No one can deny that there has been a recent revival in Progressive music. In my opinion, I think the last couple of years have signalled another golden age for this musical genre. There are some forward thinking pioneers who are expanding our innermost beliefs of what constitutes progressive music but there are some that drink deep from the well of the original 1970’s progressive high point.
Obviously we are going to get some artists who sit on the metaphorical fence between the two, drawing some influence from the early innovators yet also having one foot firmly in the camp of the modern trailblazers of this most complicated of music forms.

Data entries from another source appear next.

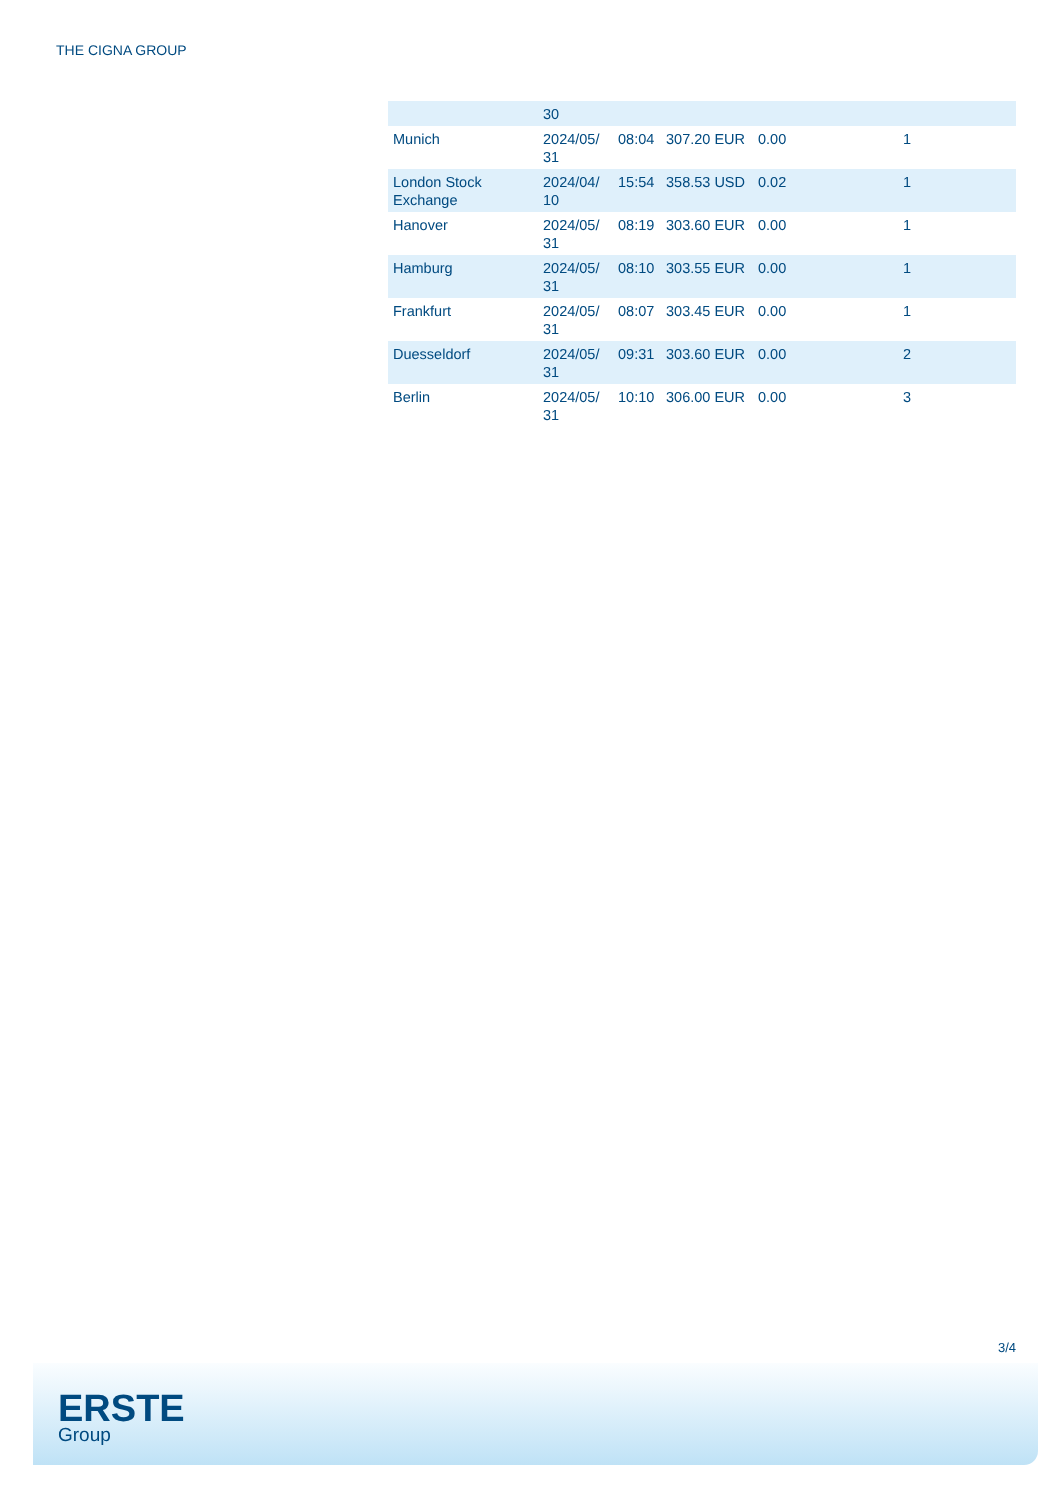THE CIGNA GROUP
| | 30 | | | | |
| Munich | 2024/05/ 31 | 08:04 | 307.20 EUR | 0.00 | 1 |
| London Stock Exchange | 2024/04/ 10 | 15:54 | 358.53 USD | 0.02 | 1 |
| Hanover | 2024/05/ 31 | 08:19 | 303.60 EUR | 0.00 | 1 |
| Hamburg | 2024/05/ 31 | 08:10 | 303.55 EUR | 0.00 | 1 |
| Frankfurt | 2024/05/ 31 | 08:07 | 303.45 EUR | 0.00 | 1 |
| Duesseldorf | 2024/05/ 31 | 09:31 | 303.60 EUR | 0.00 | 2 |
| Berlin | 2024/05/ 31 | 10:10 | 306.00 EUR | 0.00 | 3 |
3/4
ERSTE
Group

To me, Mike Kershaw flits in and out of the modern and classic forms of progressive rock. His music is solidly keyboard and electronic driven with a pared back, simplistic style that evokes the synth pop sounds of the 1980’s. Elements of Kraftwerk and the early synth pop pioneers like Ultravox, Talk Talk and Simple Minds (before they sold out to the almighty dollar) mingle with more modern influences.
In Mike’s own words….
“Having previously recorded under the name ‘Relocate To Heathrow’ I decided in 2011 to record all future projects under my own name. The last few years have seen great leaps musically and the new songs deserved a new identity. My music is difficult to categorise and though there are clearly tracks that are very Prog Rock influenced there are many that veer in other directions….You have to listen really to know what I mean.”
“My music is for the most part atmospheric progressive rock but I leave myself free to drift in any musical direction I choose within the structure of an album.

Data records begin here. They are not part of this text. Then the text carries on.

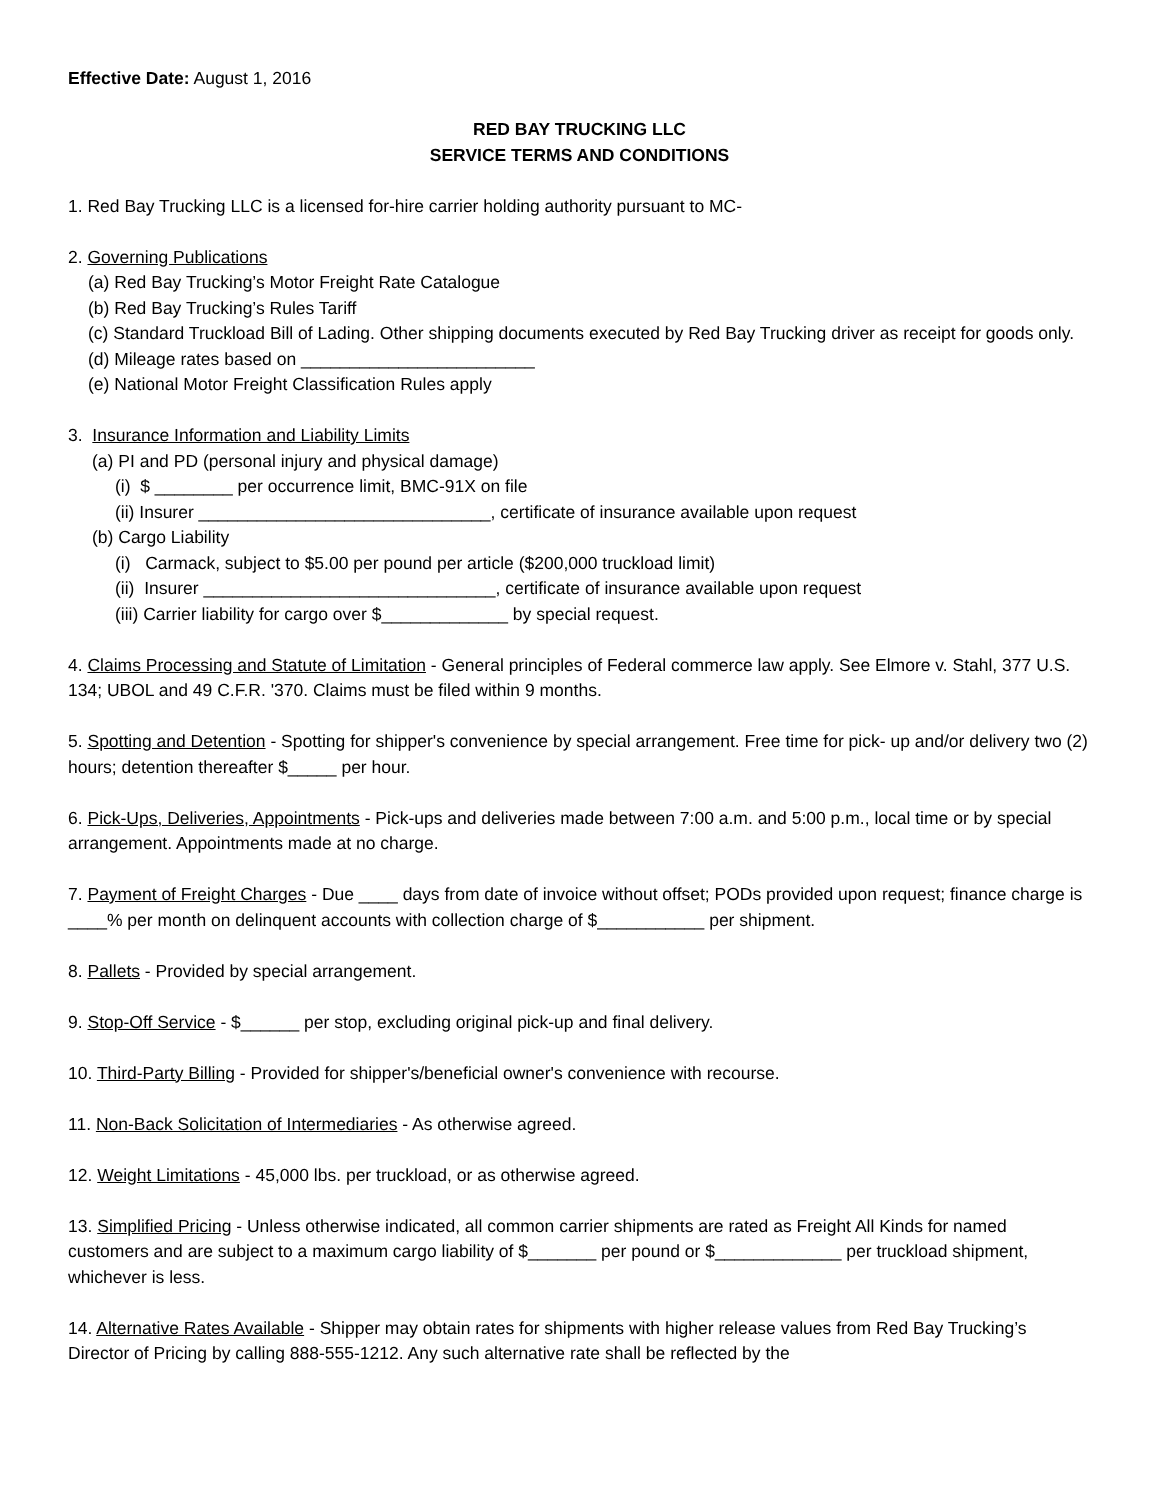Effective Date: August 1, 2016
RED BAY TRUCKING LLC
SERVICE TERMS AND CONDITIONS
1. Red Bay Trucking LLC is a licensed for-hire carrier holding authority pursuant to MC-
2. Governing Publications
(a) Red Bay Trucking’s Motor Freight Rate Catalogue
(b) Red Bay Trucking’s Rules Tariff
(c) Standard Truckload Bill of Lading. Other shipping documents executed by Red Bay Trucking driver as receipt for goods only.
(d) Mileage rates based on ________________________
(e) National Motor Freight Classification Rules apply
3. Insurance Information and Liability Limits
(a) PI and PD (personal injury and physical damage)
(i) $ ________ per occurrence limit, BMC-91X on file
(ii) Insurer ______________________________, certificate of insurance available upon request
(b) Cargo Liability
(i) Carmack, subject to $5.00 per pound per article ($200,000 truckload limit)
(ii) Insurer ______________________________, certificate of insurance available upon request
(iii) Carrier liability for cargo over $_____________ by special request.
4. Claims Processing and Statute of Limitation - General principles of Federal commerce law apply. See Elmore v. Stahl, 377 U.S. 134; UBOL and 49 C.F.R. '370. Claims must be filed within 9 months.
5. Spotting and Detention - Spotting for shipper's convenience by special arrangement. Free time for pick- up and/or delivery two (2) hours; detention thereafter $_____ per hour.
6. Pick-Ups, Deliveries, Appointments - Pick-ups and deliveries made between 7:00 a.m. and 5:00 p.m., local time or by special arrangement. Appointments made at no charge.
7. Payment of Freight Charges - Due ____ days from date of invoice without offset; PODs provided upon request; finance charge is ____% per month on delinquent accounts with collection charge of $___________ per shipment.
8. Pallets - Provided by special arrangement.
9. Stop-Off Service - $______ per stop, excluding original pick-up and final delivery.
10. Third-Party Billing - Provided for shipper's/beneficial owner's convenience with recourse.
11. Non-Back Solicitation of Intermediaries - As otherwise agreed.
12. Weight Limitations - 45,000 lbs. per truckload, or as otherwise agreed.
13. Simplified Pricing - Unless otherwise indicated, all common carrier shipments are rated as Freight All Kinds for named customers and are subject to a maximum cargo liability of $_______ per pound or $_____________ per truckload shipment, whichever is less.
14. Alternative Rates Available - Shipper may obtain rates for shipments with higher release values from Red Bay Trucking’s Director of Pricing by calling 888-555-1212. Any such alternative rate shall be reflected by the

The songs explore a range of emotions but have a melancholy core whilst still remaining powerful and lyrically interesting.”
Mike has three previous releases to his name. In chronological order they are, Reason to Believe in 2012, This Long Night and Winter in 2013. This year sees the release of his most complete album to date Ice Age.
Stripped back and bare in places and with subject matter that is in keeping with the album’s title, Ice Age is a contrast between darkness and light. In places it can be bleak, harsh and foreboding yet, in others there is a definitive feeling of hope. The vocals are low in the mix, deliberate and downplayed. On a whole, this works well with the music but, on opener Frame and Glass they do seem too low in the mix and relatively bland. As you make your way through the album you notice this is a relative anomaly. This track as well as Guardian and Inside The Frame have a brooding melancholia, a slow and deliberate tone that is evocative. The musicianship is impressive and Mike has a way of getting under your skin with his meaningful lyrics. I often found myself sat silent and staring into space just listening to the music and letting the lyrics wash over me.
The first time I heard Broken Skies, I broke out into a huge grin. I am a child of the 80’s and this song is massively reminiscent of that synth-driven decade. Short and gossamer like, like a fragile ghost from the past. Blossom Falls, with its delicate piano and pensive note, is another dreamy and thoughtful track. It is simplistic and stripped bare of all elaboration, incredibly haunting and moving. Mike’s voice appears full of remorse and emotion. The keyboards take a bolder approach and become much more emphatic and strident, almost astringent in the way they tackle your senses. Terracotta is very minimalist and ethereal. The piano is meticulous and studied and the keyboards are mysterious and almost oriental in approach. It is a seriously meditative track with the vocals very low in the mix as if providing the background note to the song and I found it almost hypnotic and mesmerising.
That huge grin makes reappearance as soon as the synth announces the opening bars of Tomorrow’s Door. My favourite song on the album, much more upbeat and a breath of fresh air compared to the doleful feel of the darker tracks. As congenial as the some of the previous tracks are bleak and blasted, it is a clever contrast and one that works well. The 1980’s vibe is quite intense and ingenious. The vocals delve even deeper into the 1980’s back catalogue and evoke steeply angled haircuts and wildly fashionable clothes. Yesterdays is another evocative track. Wistful and at times downcast and totally in keeping with the general feel that runs throughout the album. There is an ambient quality and a deep rooted feeling to the music, it is thought provoking and grabs your attention. The final track on the album is When Winter Comes and it is the most grandiose one. The introduction has a feeling that is almost cinematic in its delivery. This song is Mike Kershaw’s ‘Pomp and Circumstance’ and replaces the pared back and bleak feel of before with something of much more substance. The rhythm section has a lot in common with Kate Bush’s ‘Running Up That Hill’, on edge and apprehensive. Lyrically it takes the whole theme of darkness and light and plays upon it and also includes the best vocal performance on the album.
There is sincerity to the blasted, featureless landscape that this album mainly invokes. It is not for everyone in its style and delivery and the way it pokes and probes at your psyche is not for the faint hearted. However, give this release a fair crack of the whip and let its dark moods and deep meanings envelop you and you will be richly rewarded.